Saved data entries
※ ※ ※
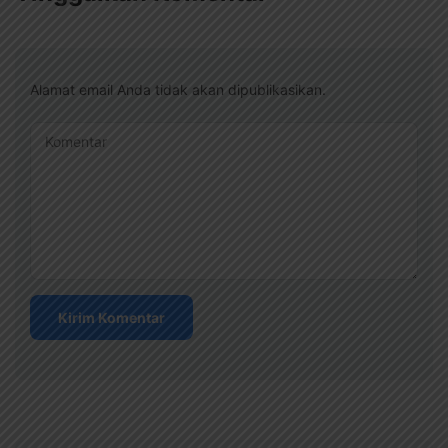
Alamat email Anda tidak akan dipublikasikan.
Komentar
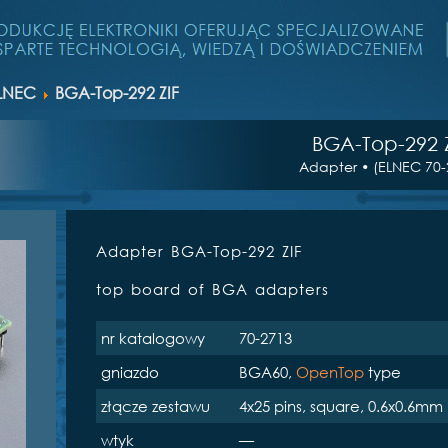
LNEC
BGA-Top-292 ZIF
BGA-Top-292 
Adapter • (ELNEC 70-
Adapter BGA-Top-292 ZIF
top board of BGA adapters
nr katalogowy
70-2713
gniazdo
BGA60,
OpenTop
type
złącze zestawu
4x25 pins, square, 0.6x0.6mm
wtyk
—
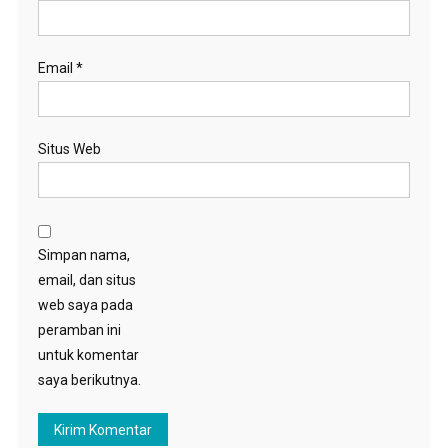
Email
*
Situs Web
Simpan nama,
email, dan situs
web saya pada
peramban ini
untuk komentar
saya berikutnya.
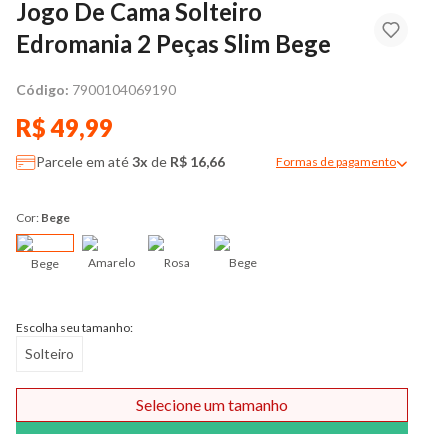
Jogo De Cama Solteiro
Edromania 2 Peças Slim Bege
Código:
7900104069190
R$ 49,99
Parcele em até
3x
de
R$ 16,66
Formas de pagamento
Modal de formas de pag
Cor:
Bege
Amarelo
Rosa
Bege
Bege
Escolha seu tamanho:
Solteiro
Selecione um tamanho
Comprar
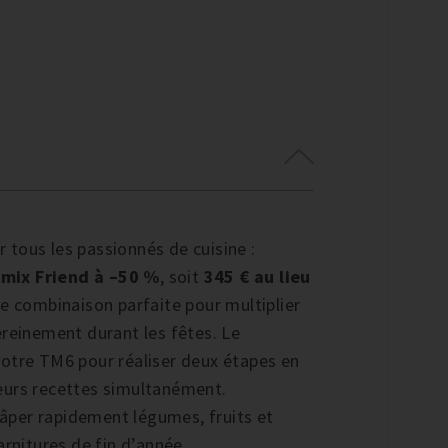
tous les passionnés de cuisine :
mix Friend à –50 %
, soit
345 € au lieu
ne combinaison parfaite pour multiplier
ereinement durant les fêtes. Le
votre TM6 pour réaliser deux étapes en
sieurs recettes simultanément.
râper rapidement légumes, fruits et
arnitures de fin d’année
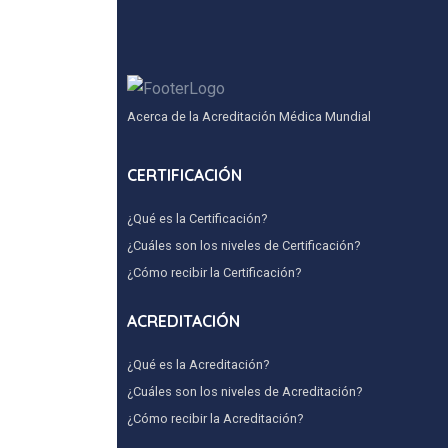
Acerca de la Acreditación Médica Mundial
CERTIFICACIÓN
¿Qué es la Certificación?
¿Cuáles son los niveles de Certificación?
¿Cómo recibir la Certificación?
ACREDITACIÓN
¿Qué es la Acreditación?
¿Cuáles son los niveles de Acreditación?
¿Cómo recibir la Acreditación?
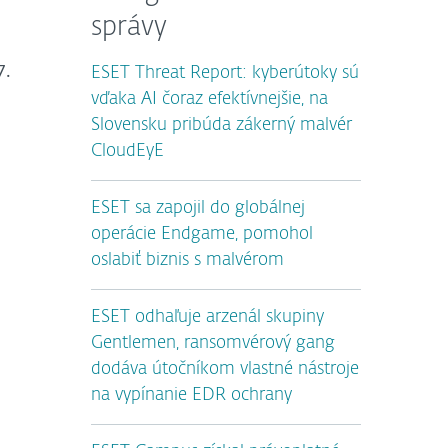
správy
7.
ESET Threat Report: kyberútoky sú
vďaka AI čoraz efektívnejšie, na
Slovensku pribúda zákerný malvér
CloudEyE
ESET sa zapojil do globálnej
operácie Endgame, pomohol
oslabiť biznis s malvérom
ESET odhaľuje arzenál skupiny
Gentlemen, ransomvérový gang
dodáva útočníkom vlastné nástroje
na vypínanie EDR ochrany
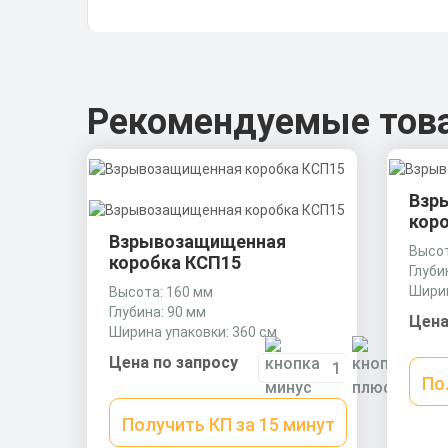
Рекомендуемые тов
Взр
кор
Взрывозащищенная
Высот
коробка КСП15
Глуби
Ширин
Высота: 160 мм
Глубина: 90 мм
Цена
Ширина упаковки: 360 см
Цена по запросу
По
Получить КП за 15 минут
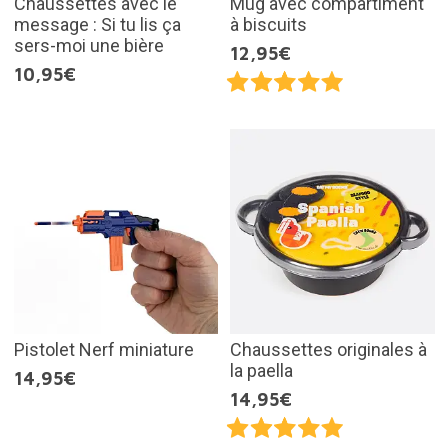
Chaussettes avec le
Mug avec compartiment
message : Si tu lis ça
à biscuits
sers-moi une bière
12,95€
10,95€
Pistolet Nerf miniature
Chaussettes originales à
la paella
14,95€
14,95€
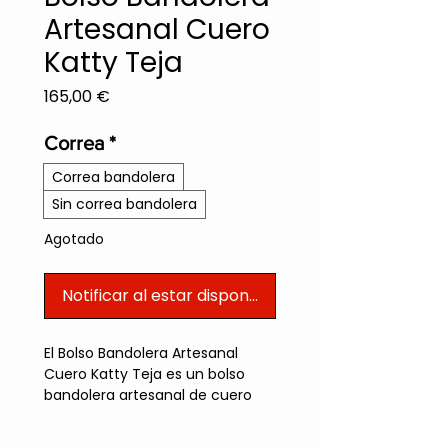
Artesanal Cuero
Katty Teja
Precio
165,00 €
Correa
*
Correa bandolera
Sin correa bandolera
Agotado
Notificar al estar disponible
El Bolso Bandolera Artesanal 
Cuero Katty Teja es un bolso 
bandolera artesanal de cuero 
que combina elegancia y 
funcionalidad, elaborado a 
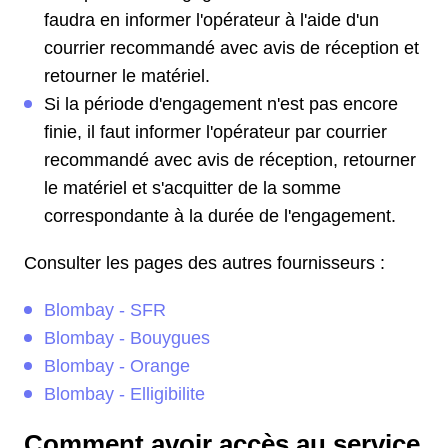
faudra en informer l'opérateur à l'aide d'un
courrier recommandé avec avis de réception et
retourner le matériel.
Si la période d'engagement n'est pas encore
finie, il faut informer l'opérateur par courrier
recommandé avec avis de réception, retourner
le matériel et s'acquitter de la somme
correspondante à la durée de l'engagement.
Consulter les pages des autres fournisseurs :
Blombay - SFR
Blombay - Bouygues
Blombay - Orange
Blombay - Elligibilite
Comment avoir accès au service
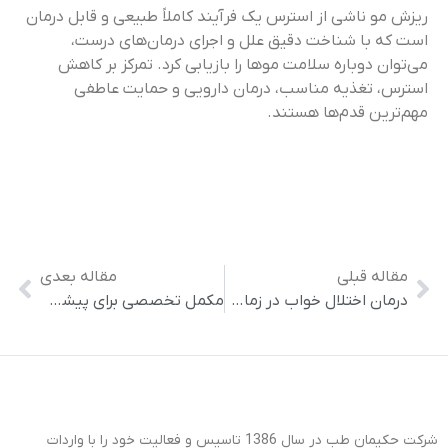
ریزش مو ناشی از استرس یک فرآیند کاملاً طبیعی و قابل درمان
است که با شناخت دقیق علل و اجرای درمان‌های درست،
می‌توان دوباره سلامت موها را بازیابی کرد. تمرکز بر کاهش
استرس، تغذیه مناسب، درمان دارویی و حمایت عاطفی
مهم‌ترین قدم‌ها هستند.
مقاله قبلی
مقاله بعدی
درمان اختلال خواب در زمان اضطراب
مکمل تخصصی برای پیشگیری و کمک به درمان کم‌کاری تیروئید
شرکت حکیمان طب در سال 1386 تاسیس و فعالیت خود را با واردات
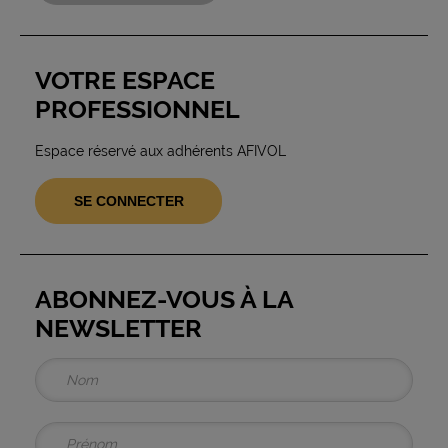
VOTRE ESPACE
PROFESSIONNEL
Espace réservé aux adhérents AFIVOL
SE CONNECTER
ABONNEZ-VOUS À LA
NEWSLETTER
※ ※ ※
Rewrite all the material above, swapping each "Bege" for "Cinza" and changing nothing else. Leave the pictures out of your answer.

Alamat email Anda tidak akan dipublikasikan.
Komentar
LNEC
BGA-Top-292 ZIF
BGA-Top-292 
Adapter • (ELNEC 70-
Adapter BGA-Top-292 ZIF
top board of BGA adapters
nr katalogowy
70-2713
gniazdo
BGA60,
OpenTop
type
złącze zestawu
4x25 pins, square, 0.6x0.6mm
wtyk
—
Email
*
Situs Web
Simpan nama,
email, dan situs
web saya pada
peramban ini
untuk komentar
saya berikutnya.
Jogo De Cama Solteiro
Edromania 2 Peças Slim Cinza
Código:
7900104069190
R$ 49,99
Parcele em até
3x
de
R$ 16,66
Formas de pagamento
Modal de formas de pag
Cor:
Cinza
Amarelo
Rosa
Cinza
Cinza
Escolha seu tamanho:
Solteiro
Selecione um tamanho
Comprar
tous les passionnés de cuisine :
mix Friend à –50 %
, soit
345 € au lieu
ne combinaison parfaite pour multiplier
ereinement durant les fêtes. Le
votre TM6 pour réaliser deux étapes en
sieurs recettes simultanément.
râper rapidement légumes, fruits et
arnitures de fin d’année
Acerca de la Acreditación Médica Mundial
CERTIFICACIÓN
¿Qué es la Certificación?
¿Cuáles son los niveles de Certificación?
¿Cómo recibir la Certificación?
ACREDITACIÓN
¿Qué es la Acreditación?
¿Cuáles son los niveles de Acreditación?
¿Cómo recibir la Acreditación?
správy
7.
ESET Threat Report: kyberútoky sú
vďaka AI čoraz efektívnejšie, na
Slovensku pribúda zákerný malvér
CloudEyE
ESET sa zapojil do globálnej
operácie Endgame, pomohol
oslabiť biznis s malvérom
ESET odhaľuje arzenál skupiny
Gentlemen, ransomvérový gang
dodáva útočníkom vlastné nástroje
na vypínanie EDR ochrany
Рекомендуемые тов
Взр
кор
Взрывозащищенная
Высот
коробка КСП15
Глуби
Ширин
Высота: 160 мм
Глубина: 90 мм
Цена
Ширина упаковки: 360 см
Цена по запросу
По
Получить КП за 15 минут
Chaussettes avec le
Mug avec compartiment
message : Si tu lis ça
à biscuits
sers-moi une bière
12,95€
10,95€
Pistolet Nerf miniature
Chaussettes originales à
la paella
14,95€
14,95€
Artesanal Cuero
Katty Teja
Precio
165,00 €
Correa
*
Correa bandolera
Sin correa bandolera
Agotado
Notificar al estar disponible
El Bolso Bandolera Artesanal 
Cuero Katty Teja es un bolso 
bandolera artesanal de cuero 
que combina elegancia y 
funcionalidad, elaborado a 
faudra en informer l'opérateur à l'aide d'un
courrier recommandé avec avis de réception et
retourner le matériel.
Si la période d'engagement n'est pas encore
finie, il faut informer l'opérateur par courrier
recommandé avec avis de réception, retourner
le matériel et s'acquitter de la somme
correspondante à la durée de l'engagement.
Consulter les pages des autres fournisseurs :
Blombay - SFR
Blombay - Bouygues
Blombay - Orange
Blombay - Elligibilite
Comment avoir accès au service
ریزش مو ناشی از استرس یک فرآیند کاملاً طبیعی و قابل درمان
است که با شناخت دقیق علل و اجرای درمان‌های درست،
می‌توان دوباره سلامت موها را بازیابی کرد. تمرکز بر کاهش
استرس، تغذیه مناسب، درمان دارویی و حمایت عاطفی
مهم‌ترین قدم‌ها هستند.
مقاله قبلی
مقاله بعدی
درمان اختلال خواب در زمان اضطراب
مکمل تخصصی برای پیشگیری و کمک به درمان کم‌کاری تیروئید
شرکت حکیمان طب در سال 1386 تاسیس و فعالیت خود را با واردات
VOTRE ESPACE
PROFESSIONNEL
Espace réservé aux adhérents AFIVOL
SE CONNECTER
ABONNEZ-VOUS À LA
NEWSLETTER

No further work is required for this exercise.